Les psychiatres ne parviennent pas toujours à s’accorder sur la ligne de démarcation entre dépression et tristesse.

– Nancy Andreasen

 

Des limites floues

En 1961, le peintre Mark Rothko accède à la célébrité. Pendant l’essentiel de sa vie d’adulte, il avait été un artiste méconnu et désargenté. Cette année-là, une exposition lui est consacrée au MoMA, le Musée d’art moderne de New York – et, peu de temps après, il est invité à la cérémonie d’investiture du président John F. Kennedy (les invités étant placés par ordre alphabétique, il se trouva assis à côté de l’économiste Walt Rostow ; il est à déplorer qu’aucun témoignage sur le contenu des échanges qu’ils eurent en cette occasion ne nous soit parvenu). Rothko avait développé un style bien à lui, caractérisé par la superposition de champs de couleur rectangulaires aux limites floues. Ses peintures furent aussitôt connues et reconnues sous l’appellation familière de « Rothkos ». Pendant des années, il avait gagné sa vie en travaillant comme enseignant non titulaire. Il vendait maintenant chacune de ses toiles plusieurs milliers de dollars, et il touchait des commissions d’institutions comme la Tate Gallery et l’université de Harvard. Lors du vernissage de l’exposition du MoMA, il semble satisfait et enjoué. Mais, le lendemain, à cinq heures du matin, il se présente chez un ami : il a sombré dans un profond désespoir. Il est persuadé que l’exposition a révélé aux yeux du monde que son œuvre était creuse et dépourvue de la moindre valeur (1).

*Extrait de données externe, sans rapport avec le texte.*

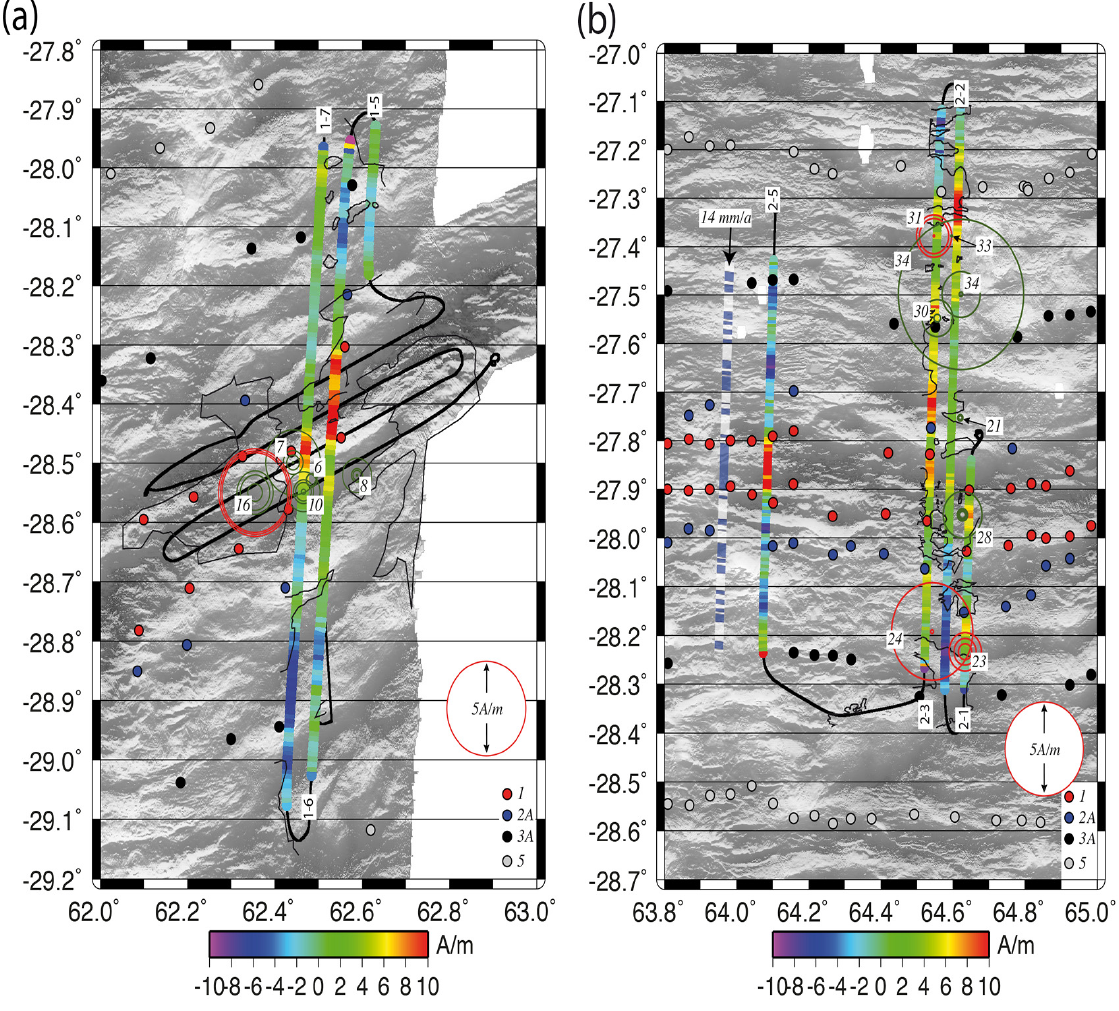
Figure 3. Inverted magnetization for the western (a) and eastern survey area (b) . Colored strips show the calculated magnetization values along the magnetic-anomaly profiles (black lines). Shaded relief images are shown in background. Red circles are sized relatively to the Natural Remanent Magnetization (NRM) values of dredged basalts whereas green circles correspond to NRM values measured on dredged peridotites (see Table 1). The dredge number is shown in the white box near the circles. The thin black lines corresponding to the edges of the volcanic seafloor are from Sauter et al. (2013). Picking of magnetic anomalies is the same as in Fig. 1. A 14mma − 1 reversal pattern is superimposed for comparison in Fig.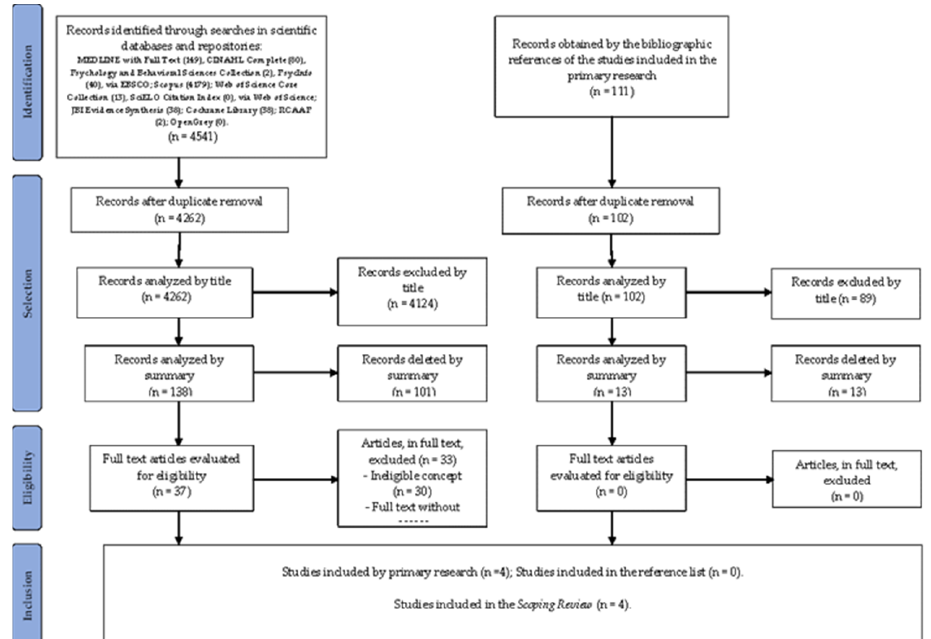
Figure 1. PRISMA- ScR flowchart (adapted) of the study selection process [21].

Le syndrome de l’imposteur est commun. Le succès peut en effet être une chose aussi oppressante que l’échec ou la perte. Et Rothko a toujours eu un côté assez sombre, peut- être en raison de son enfance de réfugié juif – sa famille avait fui les pogroms en Europe de l’Est –, de son statut de migrant et d’étranger ou même de dispositions innées. Bien qu’il fût sociable et qu’il eût toujours des amis, il se sentait souvent seul. Ses proches disaient de lui qu’il sombrait aisément dans le désespoir. Il lui arrivait d’être hypocondriaque. Il pouvait faire montre de mauvaise humeur, et il était souvent plongé dans des ruminations moroses. Alors même qu’il se considérait comme un génie artistique, il était traversé par des doutes lancinants sur la valeur de son travail. Un de ses amis évoqua « le grand vide au centre de son être » (2).